[Records contained in a dataset]
= Beginning of Section =

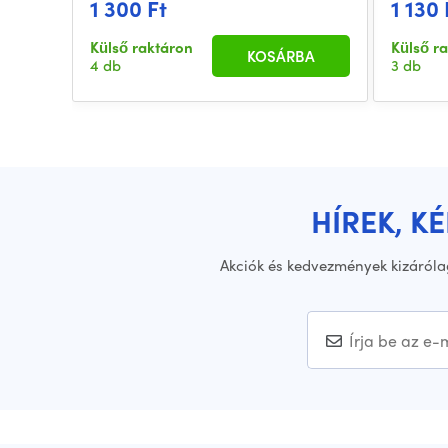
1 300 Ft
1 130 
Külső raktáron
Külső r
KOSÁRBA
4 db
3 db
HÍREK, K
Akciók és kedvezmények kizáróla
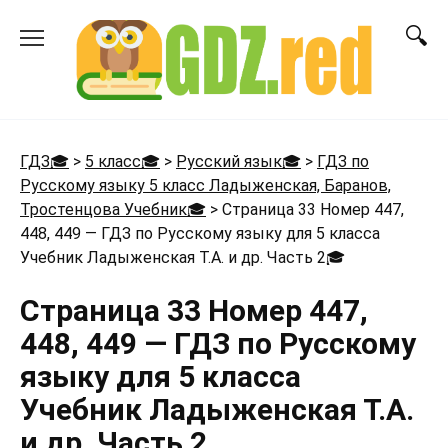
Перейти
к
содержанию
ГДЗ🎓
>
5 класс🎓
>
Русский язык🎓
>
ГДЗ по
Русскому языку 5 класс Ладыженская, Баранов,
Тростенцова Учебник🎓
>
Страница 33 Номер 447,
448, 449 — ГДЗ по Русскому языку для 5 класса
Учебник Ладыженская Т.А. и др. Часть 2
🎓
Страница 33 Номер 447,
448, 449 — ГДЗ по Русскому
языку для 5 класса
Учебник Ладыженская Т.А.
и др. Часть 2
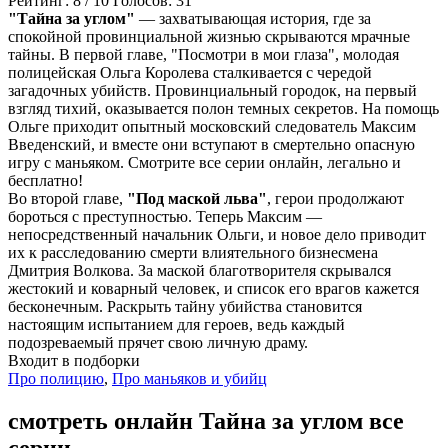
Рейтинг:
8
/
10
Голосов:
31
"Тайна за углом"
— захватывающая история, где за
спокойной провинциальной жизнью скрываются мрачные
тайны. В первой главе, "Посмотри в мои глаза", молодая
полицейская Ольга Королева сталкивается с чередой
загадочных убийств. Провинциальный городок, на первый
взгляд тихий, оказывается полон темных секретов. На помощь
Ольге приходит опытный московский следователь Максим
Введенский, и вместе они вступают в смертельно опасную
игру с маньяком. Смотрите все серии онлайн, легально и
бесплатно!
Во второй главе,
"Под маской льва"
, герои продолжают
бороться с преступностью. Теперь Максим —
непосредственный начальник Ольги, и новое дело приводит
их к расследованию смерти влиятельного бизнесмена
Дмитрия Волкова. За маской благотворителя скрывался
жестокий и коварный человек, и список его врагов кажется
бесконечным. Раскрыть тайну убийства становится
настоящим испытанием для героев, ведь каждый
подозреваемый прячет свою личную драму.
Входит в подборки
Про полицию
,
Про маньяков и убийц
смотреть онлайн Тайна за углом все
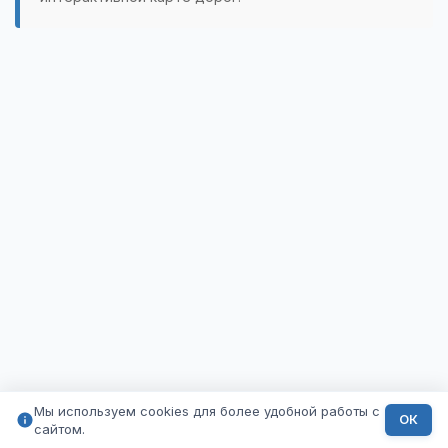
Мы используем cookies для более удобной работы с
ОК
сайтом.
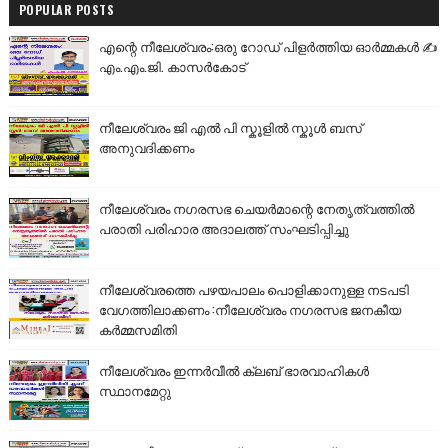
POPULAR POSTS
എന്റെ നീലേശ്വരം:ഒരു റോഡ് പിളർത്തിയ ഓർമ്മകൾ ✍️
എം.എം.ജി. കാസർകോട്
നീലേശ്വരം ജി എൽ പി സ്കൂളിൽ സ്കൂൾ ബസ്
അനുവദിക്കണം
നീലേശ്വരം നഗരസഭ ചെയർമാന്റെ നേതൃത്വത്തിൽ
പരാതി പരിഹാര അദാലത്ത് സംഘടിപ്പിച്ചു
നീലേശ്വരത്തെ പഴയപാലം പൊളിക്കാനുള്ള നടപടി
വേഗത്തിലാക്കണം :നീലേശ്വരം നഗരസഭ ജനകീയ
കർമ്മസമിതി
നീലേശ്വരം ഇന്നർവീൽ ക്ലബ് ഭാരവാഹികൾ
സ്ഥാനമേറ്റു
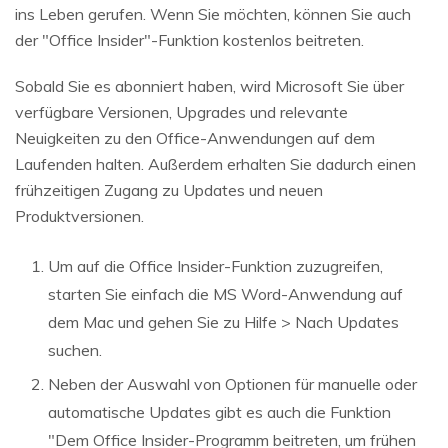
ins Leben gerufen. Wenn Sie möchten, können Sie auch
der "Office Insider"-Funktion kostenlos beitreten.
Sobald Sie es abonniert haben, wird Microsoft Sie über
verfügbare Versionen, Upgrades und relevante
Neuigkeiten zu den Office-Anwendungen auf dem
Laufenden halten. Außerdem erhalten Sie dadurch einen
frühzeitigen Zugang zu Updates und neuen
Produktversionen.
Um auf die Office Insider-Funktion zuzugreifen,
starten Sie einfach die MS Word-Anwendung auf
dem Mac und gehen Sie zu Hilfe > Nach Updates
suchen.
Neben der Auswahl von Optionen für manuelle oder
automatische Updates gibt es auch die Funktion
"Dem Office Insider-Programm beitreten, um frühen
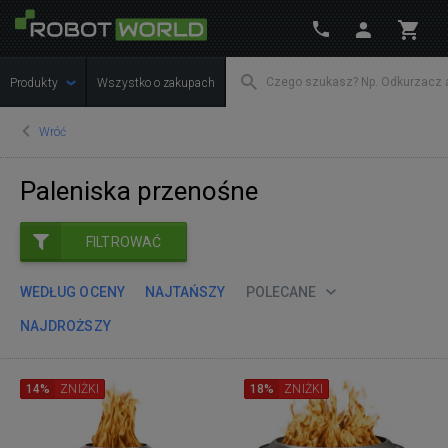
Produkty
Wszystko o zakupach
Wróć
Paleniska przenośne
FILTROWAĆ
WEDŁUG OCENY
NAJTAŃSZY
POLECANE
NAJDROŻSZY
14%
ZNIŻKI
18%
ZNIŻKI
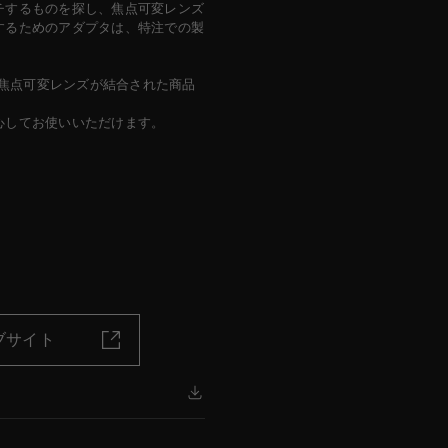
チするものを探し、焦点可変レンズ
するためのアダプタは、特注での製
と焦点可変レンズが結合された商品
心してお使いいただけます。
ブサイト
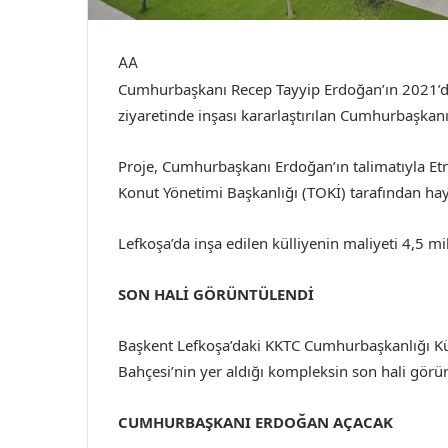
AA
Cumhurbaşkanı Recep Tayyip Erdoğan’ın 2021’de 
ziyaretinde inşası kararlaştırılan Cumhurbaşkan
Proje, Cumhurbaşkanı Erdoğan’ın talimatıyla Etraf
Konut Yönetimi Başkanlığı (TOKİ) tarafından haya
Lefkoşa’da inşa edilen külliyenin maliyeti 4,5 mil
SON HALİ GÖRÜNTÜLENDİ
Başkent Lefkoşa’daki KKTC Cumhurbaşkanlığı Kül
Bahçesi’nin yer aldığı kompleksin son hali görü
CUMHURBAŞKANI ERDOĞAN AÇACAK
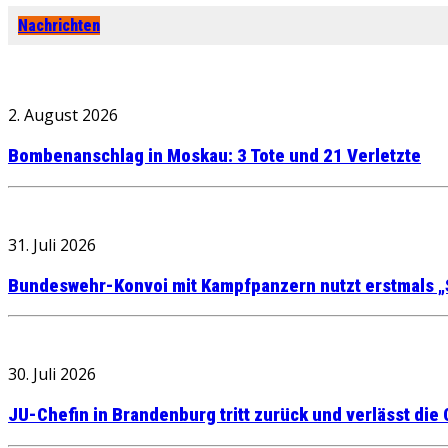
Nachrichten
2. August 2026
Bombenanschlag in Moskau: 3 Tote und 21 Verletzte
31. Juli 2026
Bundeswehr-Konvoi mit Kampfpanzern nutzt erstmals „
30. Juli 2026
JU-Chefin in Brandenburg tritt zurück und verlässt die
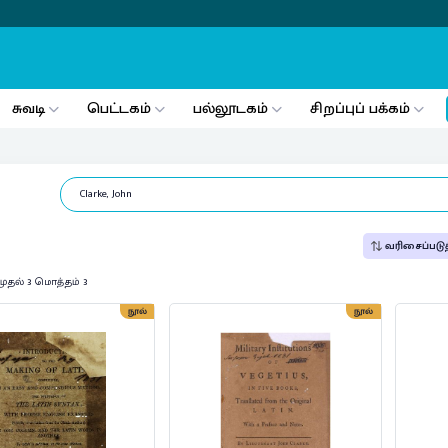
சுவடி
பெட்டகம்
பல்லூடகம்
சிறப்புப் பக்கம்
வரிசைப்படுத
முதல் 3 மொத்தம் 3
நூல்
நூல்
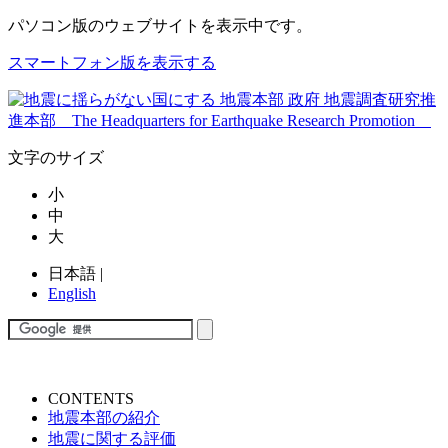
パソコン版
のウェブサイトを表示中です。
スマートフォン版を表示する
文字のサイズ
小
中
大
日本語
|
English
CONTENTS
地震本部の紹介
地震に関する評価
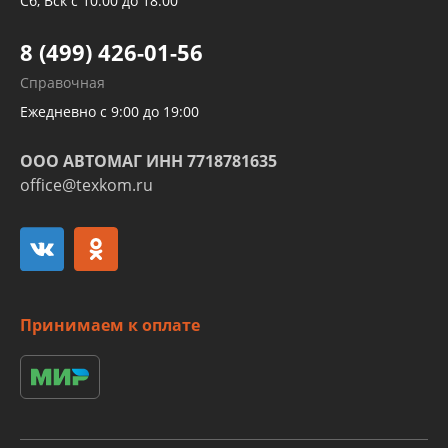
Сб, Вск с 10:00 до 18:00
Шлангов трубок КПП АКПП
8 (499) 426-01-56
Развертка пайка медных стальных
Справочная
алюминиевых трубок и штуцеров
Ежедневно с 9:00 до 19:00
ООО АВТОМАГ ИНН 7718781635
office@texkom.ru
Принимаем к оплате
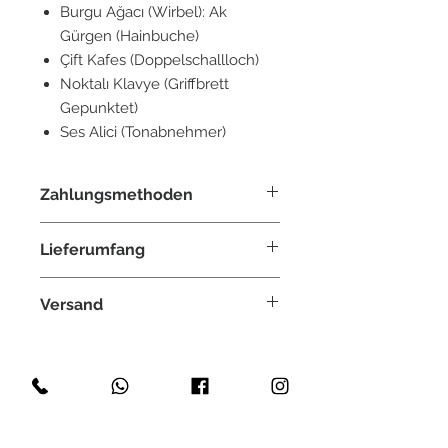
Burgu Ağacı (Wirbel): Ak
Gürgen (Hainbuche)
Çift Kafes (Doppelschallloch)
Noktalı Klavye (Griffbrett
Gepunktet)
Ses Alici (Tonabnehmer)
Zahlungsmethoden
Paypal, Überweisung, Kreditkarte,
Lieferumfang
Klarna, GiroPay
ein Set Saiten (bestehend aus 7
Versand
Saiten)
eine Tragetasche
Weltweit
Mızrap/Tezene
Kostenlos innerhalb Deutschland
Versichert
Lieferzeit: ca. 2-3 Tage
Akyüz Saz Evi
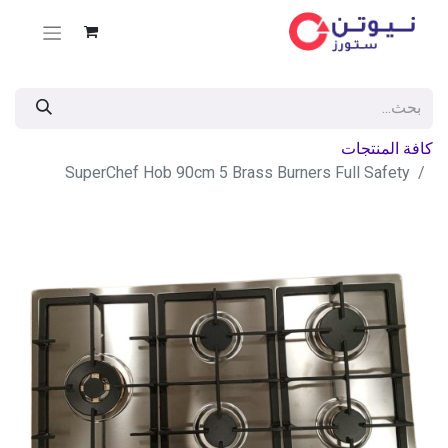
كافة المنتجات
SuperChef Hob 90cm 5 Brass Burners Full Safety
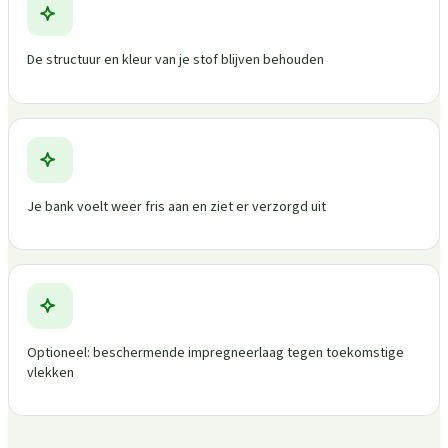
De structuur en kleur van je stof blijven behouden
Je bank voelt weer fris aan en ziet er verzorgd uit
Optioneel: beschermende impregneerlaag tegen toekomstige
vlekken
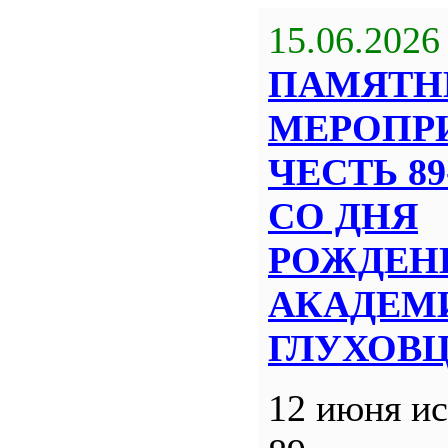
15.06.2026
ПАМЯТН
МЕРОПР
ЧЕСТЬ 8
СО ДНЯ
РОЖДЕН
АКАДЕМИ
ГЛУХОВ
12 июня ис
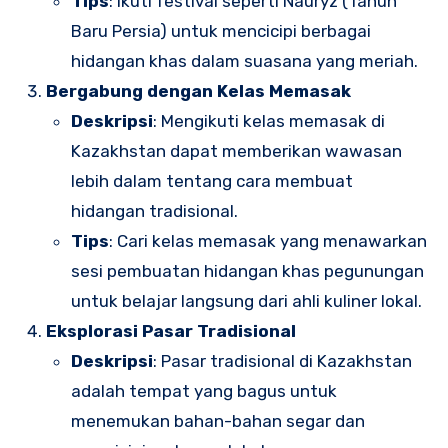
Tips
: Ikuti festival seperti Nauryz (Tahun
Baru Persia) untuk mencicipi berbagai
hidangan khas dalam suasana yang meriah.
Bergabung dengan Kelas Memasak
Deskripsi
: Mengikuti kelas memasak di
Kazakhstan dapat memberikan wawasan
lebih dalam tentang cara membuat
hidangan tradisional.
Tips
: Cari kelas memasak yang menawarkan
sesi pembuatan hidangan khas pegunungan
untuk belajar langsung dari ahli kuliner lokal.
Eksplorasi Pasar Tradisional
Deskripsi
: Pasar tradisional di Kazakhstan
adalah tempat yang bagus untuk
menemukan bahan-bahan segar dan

= End of Section =

## Task to carry out
Reproduce the data above exactly, but only from the line containing "Gürgen (Hainbuche)" through the line containing "SuperChef Hob 90cm". Omit all pictures.

## Result of the exercise
Gürgen (Hainbuche)
Çift Kafes (Doppelschallloch)
Noktalı Klavye (Griffbrett
Gepunktet)
Ses Alici (Tonabnehmer)
Zahlungsmethoden
Paypal, Überweisung, Kreditkarte,
Lieferumfang
Klarna, GiroPay
ein Set Saiten (bestehend aus 7
Versand
Saiten)
eine Tragetasche
Weltweit
Mızrap/Tezene
Kostenlos innerhalb Deutschland
Versichert
Lieferzeit: ca. 2-3 Tage
Akyüz Saz Evi
كافة المنتجات
SuperChef Hob 90cm 5 Brass Burners Full Safety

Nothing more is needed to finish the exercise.